> **Problem requirements**: Omit the images and output every line of the data below exactly.

> **Supplied records**:

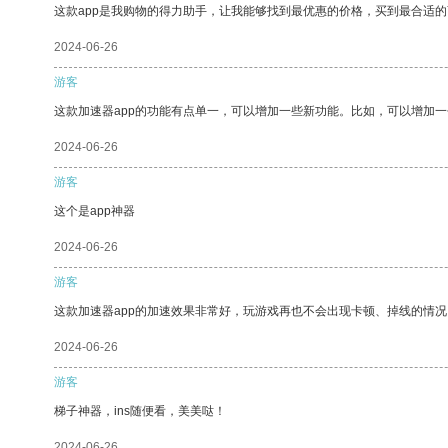
这款app是我购物的得力助手，让我能够找到最优惠的价格，买到最合适
2024-06-26
游客
这款加速器app的功能有点单一，可以增加一些新功能。比如，可以增加
2024-06-26
游客
这个是app神器
2024-06-26
游客
这款加速器app的加速效果非常好，玩游戏再也不会出现卡顿、掉线的情况
2024-06-26
游客
梯子神器，ins随便看，美美哒！
2024-06-26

> **Solution to the problem**:
这款app是我购物的得力助手，让我能够找到最优惠的价格，买到最合适
2024-06-26
游客
这款加速器app的功能有点单一，可以增加一些新功能。比如，可以增加
2024-06-26
游客
这个是app神器
2024-06-26
游客
这款加速器app的加速效果非常好，玩游戏再也不会出现卡顿、掉线的情况
2024-06-26
游客
梯子神器，ins随便看，美美哒！
2024-06-26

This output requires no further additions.